Включая меня. Я был еврейским мальчиком, это без сомнения, но у меня не было желания становиться частью какого-то еврейского характера. Я толком не знал даже, что бы это такое могло быть. И не очень хотел знать. Я хотел участвовать в становлении американского национального характера. Что было в высшей степени естественно для моего рожденного в Америке отца, моей рожденной в Америке матери и в высшей степени естественно для меня, и ни один путь к этому не представлялся мне более подобающим, нежели тот, на котором для такого участия нужен язык Нормана Корвина, лингвистическая выжимка высоких чувств, которые в обществе пробудила война; нужна высокая народная поэзия, звучавшая литургией Второй мировой войны.

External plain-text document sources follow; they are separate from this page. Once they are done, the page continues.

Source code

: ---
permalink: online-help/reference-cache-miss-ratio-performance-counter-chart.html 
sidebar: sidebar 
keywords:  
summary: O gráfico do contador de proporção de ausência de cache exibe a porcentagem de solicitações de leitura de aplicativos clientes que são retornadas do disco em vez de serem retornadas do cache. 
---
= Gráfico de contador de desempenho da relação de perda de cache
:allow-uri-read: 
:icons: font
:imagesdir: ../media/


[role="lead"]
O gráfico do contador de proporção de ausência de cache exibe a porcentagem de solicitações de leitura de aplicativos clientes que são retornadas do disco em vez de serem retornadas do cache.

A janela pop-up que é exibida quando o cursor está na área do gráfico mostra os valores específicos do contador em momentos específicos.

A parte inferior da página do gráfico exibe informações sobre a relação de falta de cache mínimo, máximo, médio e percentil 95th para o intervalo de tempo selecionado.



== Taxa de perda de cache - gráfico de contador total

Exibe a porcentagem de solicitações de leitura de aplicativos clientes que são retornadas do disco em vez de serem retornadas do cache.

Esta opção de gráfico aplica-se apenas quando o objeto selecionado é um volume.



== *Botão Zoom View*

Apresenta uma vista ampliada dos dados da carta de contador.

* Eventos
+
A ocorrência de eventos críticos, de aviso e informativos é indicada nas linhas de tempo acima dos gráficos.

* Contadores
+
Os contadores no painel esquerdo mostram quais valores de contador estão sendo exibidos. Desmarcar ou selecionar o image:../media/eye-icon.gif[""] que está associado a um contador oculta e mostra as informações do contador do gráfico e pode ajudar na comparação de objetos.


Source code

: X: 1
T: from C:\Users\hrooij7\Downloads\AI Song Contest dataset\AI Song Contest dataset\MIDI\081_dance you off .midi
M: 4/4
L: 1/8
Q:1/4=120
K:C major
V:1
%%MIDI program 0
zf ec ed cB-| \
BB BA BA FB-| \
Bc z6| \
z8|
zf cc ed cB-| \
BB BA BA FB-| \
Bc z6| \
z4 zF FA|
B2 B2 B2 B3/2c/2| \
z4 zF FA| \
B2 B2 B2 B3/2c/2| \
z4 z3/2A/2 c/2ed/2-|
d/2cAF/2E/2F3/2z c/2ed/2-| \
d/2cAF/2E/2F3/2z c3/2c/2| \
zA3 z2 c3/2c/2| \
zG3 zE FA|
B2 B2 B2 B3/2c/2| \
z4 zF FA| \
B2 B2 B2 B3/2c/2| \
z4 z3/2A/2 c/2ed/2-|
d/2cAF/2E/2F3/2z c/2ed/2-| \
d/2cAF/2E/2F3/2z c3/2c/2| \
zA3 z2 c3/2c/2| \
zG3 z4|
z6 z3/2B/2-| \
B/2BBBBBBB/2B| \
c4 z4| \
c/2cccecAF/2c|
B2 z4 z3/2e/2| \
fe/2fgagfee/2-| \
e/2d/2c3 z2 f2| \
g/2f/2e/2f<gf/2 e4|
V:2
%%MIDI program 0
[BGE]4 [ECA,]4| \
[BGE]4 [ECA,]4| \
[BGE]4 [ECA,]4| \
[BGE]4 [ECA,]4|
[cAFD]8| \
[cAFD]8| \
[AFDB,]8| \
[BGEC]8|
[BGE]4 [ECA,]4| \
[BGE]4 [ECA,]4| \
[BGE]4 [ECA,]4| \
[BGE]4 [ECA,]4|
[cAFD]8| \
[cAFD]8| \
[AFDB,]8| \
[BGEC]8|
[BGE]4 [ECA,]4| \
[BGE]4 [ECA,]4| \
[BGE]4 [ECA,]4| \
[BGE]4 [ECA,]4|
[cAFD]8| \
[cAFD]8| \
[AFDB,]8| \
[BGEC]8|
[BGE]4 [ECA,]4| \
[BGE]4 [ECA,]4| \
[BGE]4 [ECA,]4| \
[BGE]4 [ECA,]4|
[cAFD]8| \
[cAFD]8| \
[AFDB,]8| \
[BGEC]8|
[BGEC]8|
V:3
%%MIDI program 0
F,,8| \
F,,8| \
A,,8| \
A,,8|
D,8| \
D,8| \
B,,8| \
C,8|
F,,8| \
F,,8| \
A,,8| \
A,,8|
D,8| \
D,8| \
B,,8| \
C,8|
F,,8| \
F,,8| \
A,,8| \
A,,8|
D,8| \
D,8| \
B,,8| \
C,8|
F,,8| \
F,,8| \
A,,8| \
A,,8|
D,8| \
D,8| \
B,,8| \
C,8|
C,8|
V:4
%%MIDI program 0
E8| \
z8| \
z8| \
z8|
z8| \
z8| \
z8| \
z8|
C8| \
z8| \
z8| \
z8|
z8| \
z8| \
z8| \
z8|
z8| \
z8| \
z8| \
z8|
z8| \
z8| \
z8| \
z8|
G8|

История съежилась, оказалась личным делом каждого, Америка съежилась и оказалась тоже очень личной; что до меня, то я был зачарован не только Норманом Корвином, но самим временем. Ты вливаешься в историю, и история вливается в тебя. Ты вливаешься в Америку, и Америка в тебя. А заслужил ты это всего лишь тем, что живешь в Нью-Джерси, тебе двенадцать лет, на дворе 1945 год, и ты сидишь слушаешь радио. В то время массовая культура была еще накрепко связана с веком девятнадцатым, имела еще слишком малую опору в языке, но в такой опоре уже явно ощущалась необходимость, и от всего этого меня охватывало чувство восторженного нетерпения.